Are TKA Kinematics During Closed Kinetic Chain Exercises Associated with Patient-reported Outcomes? A Preliminary AnalysisVan Onsem, Stefaan MD, PhD; Verstraete, Matthias MEng, PhD; Van Eenoo, Wies MD; Van Der Straeten, Catherine MD, PhD; Victor, Jan MD, PhD
Kinematic patterns after TKA can vary considerably from those of the native knee. It is unknown, however, if there is a relationship between a given kinematic pattern and patient satisfaction after TKA.
Is there an association between kinematic patterns as measured by AP translation during open kinetic chain flexion-extension and closed kinetic chain exercises (rising from a chair and squatting) and a custom aggregate of patient-reported outcome measures (PROMs) that targeted symptoms, pain, activities of daily living (ADL), sports, quality of life (QOL), and patient satisfaction after TKA?
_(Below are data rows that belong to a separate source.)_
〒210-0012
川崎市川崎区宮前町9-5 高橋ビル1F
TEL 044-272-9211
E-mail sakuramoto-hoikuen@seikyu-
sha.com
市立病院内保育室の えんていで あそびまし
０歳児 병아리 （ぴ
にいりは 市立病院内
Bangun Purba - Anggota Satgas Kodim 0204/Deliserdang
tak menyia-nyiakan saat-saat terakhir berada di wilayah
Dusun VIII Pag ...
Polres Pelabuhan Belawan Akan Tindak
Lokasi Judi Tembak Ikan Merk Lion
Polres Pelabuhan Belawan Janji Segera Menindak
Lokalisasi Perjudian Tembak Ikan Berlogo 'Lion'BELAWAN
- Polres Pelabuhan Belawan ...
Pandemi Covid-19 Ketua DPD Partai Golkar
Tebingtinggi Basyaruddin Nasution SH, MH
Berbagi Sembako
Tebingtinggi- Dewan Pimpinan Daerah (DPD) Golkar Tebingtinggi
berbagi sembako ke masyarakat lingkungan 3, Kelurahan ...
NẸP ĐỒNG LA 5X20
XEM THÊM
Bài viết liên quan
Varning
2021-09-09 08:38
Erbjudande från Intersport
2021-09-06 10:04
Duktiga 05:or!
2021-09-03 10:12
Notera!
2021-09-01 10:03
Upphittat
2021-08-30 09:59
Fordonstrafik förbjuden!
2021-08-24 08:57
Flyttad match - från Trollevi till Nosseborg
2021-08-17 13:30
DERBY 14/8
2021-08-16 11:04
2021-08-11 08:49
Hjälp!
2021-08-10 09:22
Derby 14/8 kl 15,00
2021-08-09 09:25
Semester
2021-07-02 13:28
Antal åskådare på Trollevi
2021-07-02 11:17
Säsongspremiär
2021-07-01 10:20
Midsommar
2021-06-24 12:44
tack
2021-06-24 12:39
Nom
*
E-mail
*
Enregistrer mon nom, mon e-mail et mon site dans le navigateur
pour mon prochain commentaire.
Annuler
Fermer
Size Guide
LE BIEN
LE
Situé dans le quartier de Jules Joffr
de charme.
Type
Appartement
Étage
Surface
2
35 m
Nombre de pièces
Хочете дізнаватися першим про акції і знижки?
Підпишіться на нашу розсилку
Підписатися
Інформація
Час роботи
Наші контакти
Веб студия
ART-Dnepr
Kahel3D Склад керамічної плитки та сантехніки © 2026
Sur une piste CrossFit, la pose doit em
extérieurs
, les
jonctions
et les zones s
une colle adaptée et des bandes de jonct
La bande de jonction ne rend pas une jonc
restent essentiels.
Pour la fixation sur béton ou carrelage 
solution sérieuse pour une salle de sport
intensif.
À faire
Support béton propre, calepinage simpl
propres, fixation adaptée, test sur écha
Thirty patients who underwent TKA between 2014 and 2016 were tested at a minimum follow-up of 6 months. As three different implants were used, per implant the first 10 patients who presented themselves at the follow-up consultations and were able to bend the knee at least 90°, were recruited. Tibiofemoral kinematics during an open kinetic chain flexion-extension and closed kinetic chain exercises—rising from a chair and squatting—were analyzed using fluoroscopy. A two-step cluster analysis was performed, resulting in two clusters of patients who answered the Knee Injury and Osteoarthritis Outcome Score and the satisfaction subscore of the Knee Society Score questionnaires. Cluster 1 (CL1) consisted of patients with better (good-to-excellent) patient-reported outcome measures scores (high-PROMs cluster); Cluster 2 (CL2) consisted of patients with poorer scores (low-PROMs cluster). Tibiofemoral kinematics were compared between patients in these clusters by performing a Mann-Whitney U test with Bonferroni correction.
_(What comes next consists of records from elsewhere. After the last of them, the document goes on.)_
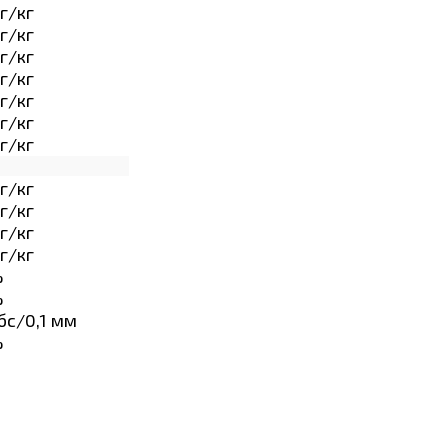
г/кг
г/кг
г/кг
г/кг
г/кг
г/кг
г/кг
г/кг
г/кг
г/кг
г/кг
%
%
бс/0,1 мм
%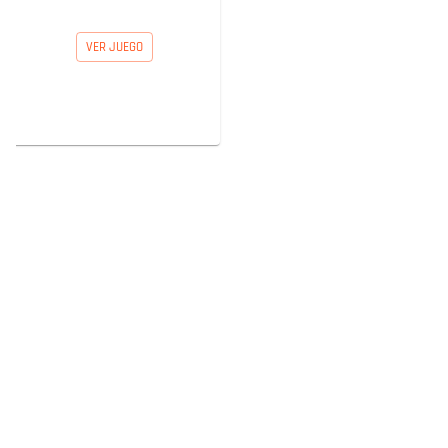
VER JUEGO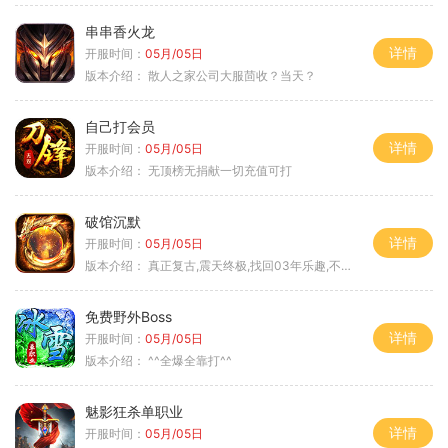
串串香火龙
详情
开服时间：
05月/05日
版本介绍：
散人之家公司大服茴收？当天？
自己打会员
详情
开服时间：
05月/05日
版本介绍：
无顶榜无捐献一切充值可打
破馆沉默
详情
开服时间：
05月/05日
版本介绍：
真正复古,震天终极,找回03年乐趣,不搞花里胡
免费野外Boss
详情
开服时间：
05月/05日
版本介绍：
^^全爆全靠打^^
魅影狂杀单职业
详情
开服时间：
05月/05日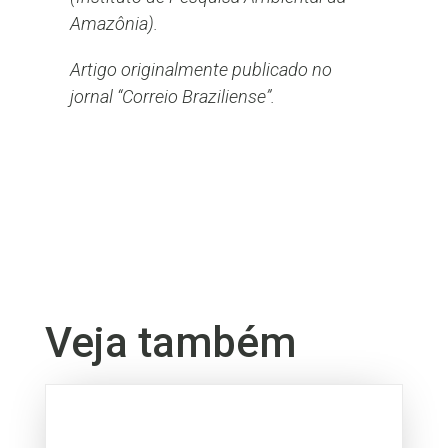
Amazônia).
Artigo originalmente publicado no
jornal “Correio Braziliense”.
Veja também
Concerning open kinetic chain flexion-extension, there was no difference in kinematic patterns between the patients in the high-PROMs cluster and those in the low-PROMs cluster, with the numbers available. However, during the closed-chain kinetic exercises, medially, initial anterior translation (femur relative to tibia) was found in patients in Cluster 1 during early flexion, but in those in Cluster 2, translation was steeper and ran more anteriorly (CL1 -1.5 ± 7.3%; CL2 -8.5 ± 4.4%); mean difference 7.0% [95% CI 0.1 to 13.8]; p = 0.046). In midflexion, the femur did not translate anterior nor posterior in relation to the tibia, resulting in a stable medial compartment in Cluster 1, whereas Cluster 2 had already started translating posteriorly (CL1 -0.7 ± 3.5%; CL2 3.4 ± 3.6%; mean difference -4.1% [95% CI -7.0 to -1.2]; p = 0.008). There was no difference, with the numbers available, between the two clusters with respect to posterior translation in deep flexion. Laterally, there was small initial anterior translation in early flexion, followed by posterior translation in midflexion that continued in deep flexion. Patients in Cluster 1 demonstrated more pronounced posterior translation in deep flexion laterally than patients in Cluster 2 did (CL1 8.3 ± 5.2%; CL2 3.5 ± 4.5%); mean difference 4.9% [95% CI 0.6 to 9.1]; p = 0.026).
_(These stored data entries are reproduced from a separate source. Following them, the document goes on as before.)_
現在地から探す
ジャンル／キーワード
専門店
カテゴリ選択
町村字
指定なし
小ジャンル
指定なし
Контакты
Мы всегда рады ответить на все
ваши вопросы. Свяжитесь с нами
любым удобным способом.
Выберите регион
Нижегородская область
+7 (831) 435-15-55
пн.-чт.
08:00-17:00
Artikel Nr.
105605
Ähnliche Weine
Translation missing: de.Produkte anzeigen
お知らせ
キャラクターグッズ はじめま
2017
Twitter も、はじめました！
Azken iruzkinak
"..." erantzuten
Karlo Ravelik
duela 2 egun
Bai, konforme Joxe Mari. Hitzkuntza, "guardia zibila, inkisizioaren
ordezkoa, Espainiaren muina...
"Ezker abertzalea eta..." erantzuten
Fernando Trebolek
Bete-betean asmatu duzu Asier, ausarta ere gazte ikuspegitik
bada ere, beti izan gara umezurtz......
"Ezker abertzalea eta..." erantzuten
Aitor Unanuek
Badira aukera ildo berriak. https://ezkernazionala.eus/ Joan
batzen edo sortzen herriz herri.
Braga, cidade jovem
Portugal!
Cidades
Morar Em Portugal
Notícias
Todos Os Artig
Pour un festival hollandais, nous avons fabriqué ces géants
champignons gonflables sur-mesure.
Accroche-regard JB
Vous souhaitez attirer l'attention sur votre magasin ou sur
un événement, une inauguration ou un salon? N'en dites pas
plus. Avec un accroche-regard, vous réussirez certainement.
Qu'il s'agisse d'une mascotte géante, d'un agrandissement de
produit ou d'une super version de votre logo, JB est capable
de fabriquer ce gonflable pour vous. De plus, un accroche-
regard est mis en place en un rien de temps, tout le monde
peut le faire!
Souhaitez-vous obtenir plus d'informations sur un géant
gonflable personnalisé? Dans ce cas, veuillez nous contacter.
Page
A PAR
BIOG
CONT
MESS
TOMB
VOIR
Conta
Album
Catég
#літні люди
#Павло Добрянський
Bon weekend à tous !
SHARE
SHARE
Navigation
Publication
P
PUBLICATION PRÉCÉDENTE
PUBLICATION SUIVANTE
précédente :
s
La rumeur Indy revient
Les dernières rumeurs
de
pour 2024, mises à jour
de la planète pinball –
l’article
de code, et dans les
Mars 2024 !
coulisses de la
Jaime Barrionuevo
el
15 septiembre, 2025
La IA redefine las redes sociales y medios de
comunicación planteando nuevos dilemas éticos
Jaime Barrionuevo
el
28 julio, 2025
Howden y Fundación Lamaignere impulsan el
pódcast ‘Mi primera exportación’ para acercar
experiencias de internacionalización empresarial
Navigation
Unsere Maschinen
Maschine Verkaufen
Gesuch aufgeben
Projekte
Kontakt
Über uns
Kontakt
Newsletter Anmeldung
This study of total knee kinematics suggests that during closed kinetic chain movements, patients with poor PROM scores after TKA experience more anterior translation on the medial side followed by a medial mid-flexion instability and less posterior translation on the lateral side in deep flexion than patients with good PROM scores. The relationship of kinematic variations with patient-reported outcomes including satisfaction must be further elaborated and translated into TKA design and position. Reproduction of optimal kinematic patterns during TKA could be instrumental in improving patient satisfaction after total knee replacement. Future expansion of the study group is needed to confirm these findings.
Level of Evidence Level II, therapeutic study.